Großbritanniens neuer Premierminister: Sunaks technokratische Versuchung
Der neue britische Premierminister Sunak wird rasch liefern müssen, wenn er bleiben will. Die Briten schmeißen gnadenlos raus, wer ihnen nicht gefällt.
G roßbritanniens Konservative haben in den Abgrund geblickt und sich so erschrocken, dass sie jetzt endlich ihre Grabenkämpfe hinter sich lassen und an einem Strang ziehen – so lautet die optimistische Interpretation der bemerkenswerten Vorgänge der vergangenen Woche in London. Liz Truss’ Sturz und die Kür von Rishi Sunak innerhalb von nur vier Tagen ist demnach kein Ausdruck von Systemversagen, sondern von Funktionieren. Wer Mist baut, fliegt – erst Boris Johnson, dann Liz Truss.
In Großbritannien geht das, in vielen Ländern nicht. Dieses Narrativ muss Rishi Sunak als Premierminister unbedingt bestätigen, will er im Amt bestehen. Der bekennende Nerd tritt an als Technokrat, der „Fehler korrigieren“ und „schwierige Entscheidungen“ treffen muss, um die „Krise“ zu überwinden und erst „Vertrauen“ und dann „Zukunft“ aufzubauen. Dazu muss er jetzt Unfehlbarkeit ausstrahlen.

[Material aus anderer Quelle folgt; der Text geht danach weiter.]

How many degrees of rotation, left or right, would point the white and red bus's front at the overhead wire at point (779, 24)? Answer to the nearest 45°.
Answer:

Die britischen Konservativen als Partei wissen, welche Rolle ihnen dabei zugedacht ist: stillhalten und im Parlament Ja sagen. Flügelkämpfe und Schlammschlachten sind unerwünscht. Boris Johnson soll endlich seine Shakespeare-Biografie schreiben, mit seiner Frau am Strand liegen, als Redner in den USA Geld scheffeln, Hauptsache, er ist nicht da. Liz Truss soll ihren Wahlkreis pflegen, irgendwas Unauffälliges tun, Hauptsache, es fällt nicht weiter auf.
Reicht das? Kann man die von Sunak benannte „wirtschaftliche Krise“ wirklich auf 44 Tage Truss reduzieren? So gigantisch waren ihre Beschlüsse nun auch wieder nicht. Haben nicht auch die vorherigen zweieinhalb Jahre Rishi Sunak als Finanzminister Spuren hinterlassen? Haben nicht alle Regierungen seit Jahrzehnten versäumt, ausreichend in Bildung, Infrastruktur und Technologie zu investieren, und wurde Macht und Geld nicht immer stärker in London konzentriert, zum Nachteil brachliegender Regionen draußen?
Rishi Sunak hat recht: Vor ihm liegt viel Arbeit, um „Vertrauen“ zu schaffen. Aber Demokratie lebt nicht von Vertrauen, sondern von Misstrauen und von Kontrolle. Wer „Vertrauen“ sagt, meint allzu oft, selbsternannte superkluge Experten über die Köpfe der Menschen hinweg Entscheidungen treffen zu lassen. Spätestens beim Brexit-Referendum 2016 scheiterte dieser Politikstil.
Boris Johnson und Liz Truss beriefen sich immerhin auf diesen Weckruf, um verkrustete Verhältnisse aufbrechen zu wollen. Rishi Sunak war ein Brexiteer, doch nun droht ein technokratischer Regierungsstil, der im Namen von „Stabilität“ und „Vertrauen“ neue Verkrustungen schafft. Die Briten lassen sich das nicht gefallen. Wer Mist baut, fliegt.